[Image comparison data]
□ □ □

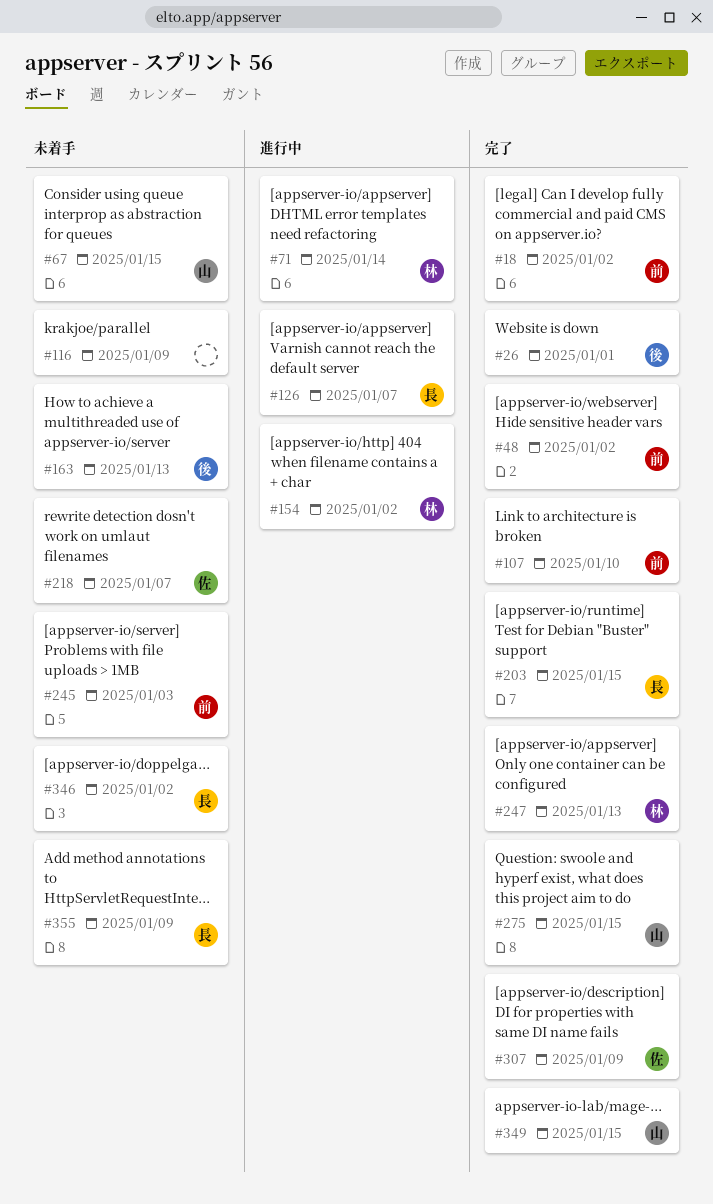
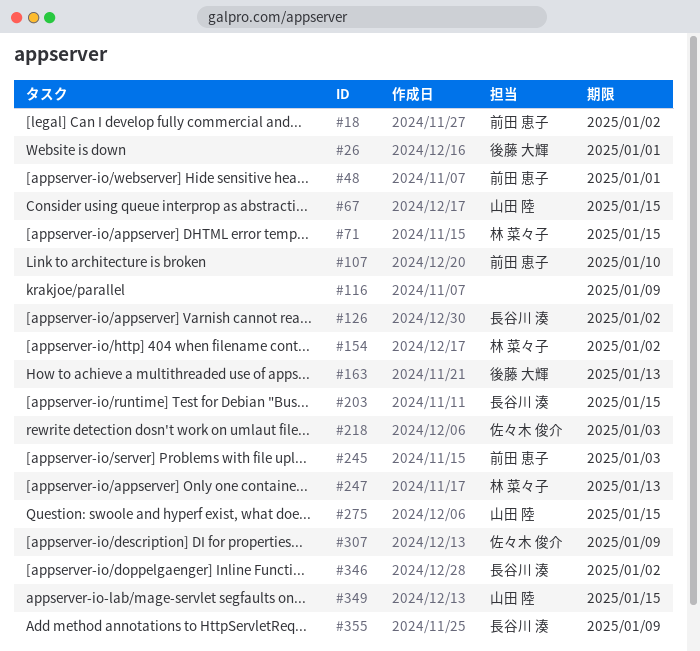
#48, due: Jan 2 -> Jan 1
#71, due: Jan 14 -> Jan 15
#126, due: Jan 7 -> Jan 2
#218, due: Jan 7 -> Jan 3

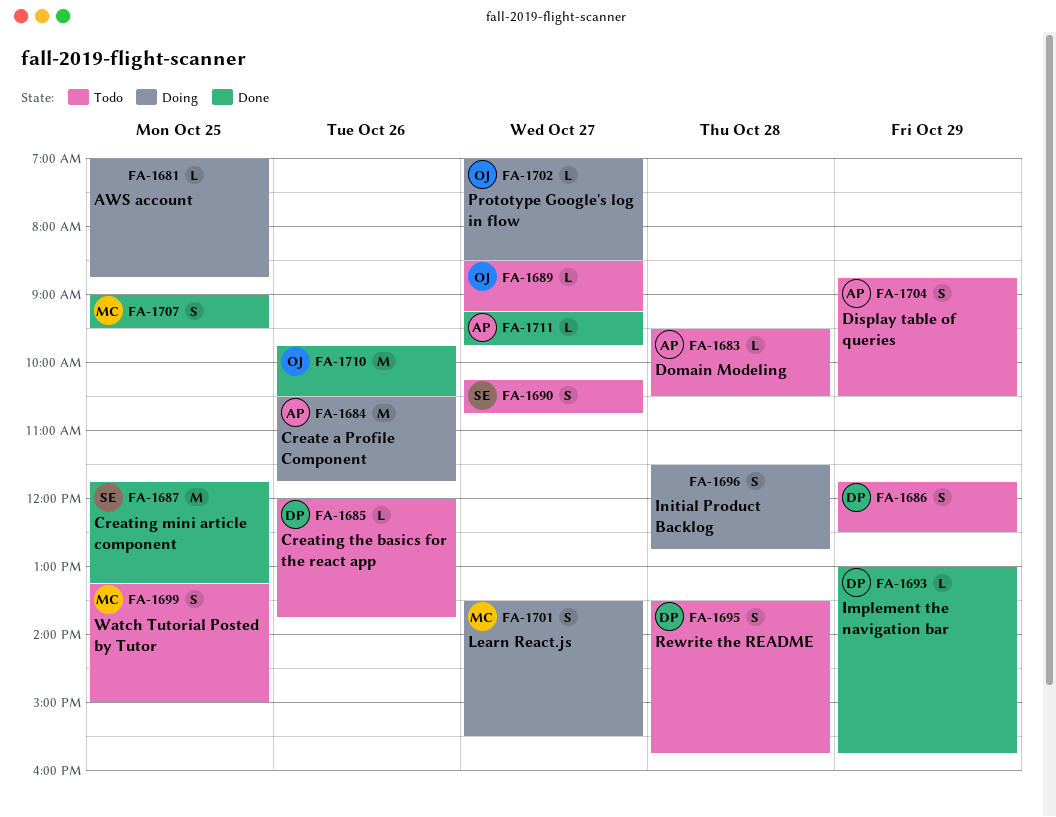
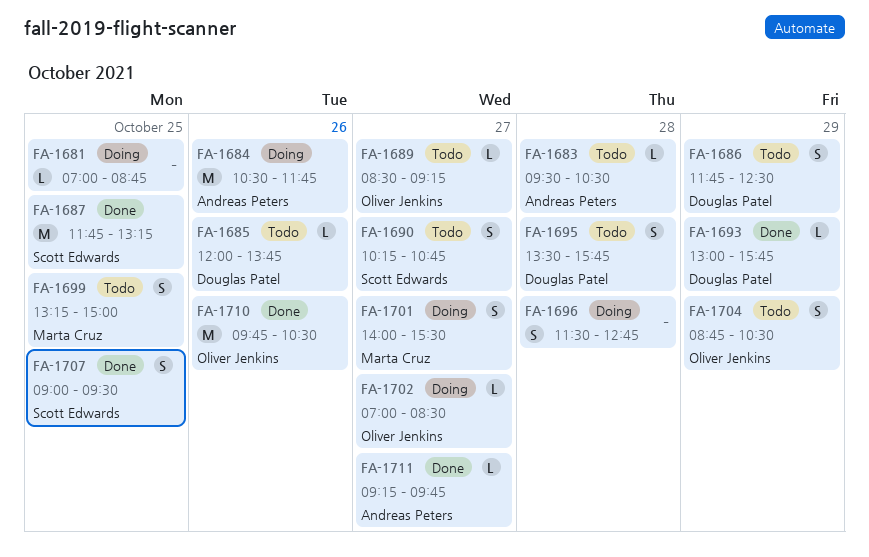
FA-1701, begins: 13:30 -> 14:00
FA-1704, owner: Andreas Peters -> Oliver Jenkins
FA-1707, owner: Marta Cruz -> Scott Edwards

□ □ □

• [Directions for this task]: Set the records down again exactly as given, and leave the pictures out.

• [Exercise output]:
#48, due: Jan 2 -> Jan 1
#71, due: Jan 14 -> Jan 15
#126, due: Jan 7 -> Jan 2
#218, due: Jan 7 -> Jan 3

FA-1701, begins: 13:30 -> 14:00
FA-1704, owner: Andreas Peters -> Oliver Jenkins
FA-1707, owner: Marta Cruz -> Scott Edwards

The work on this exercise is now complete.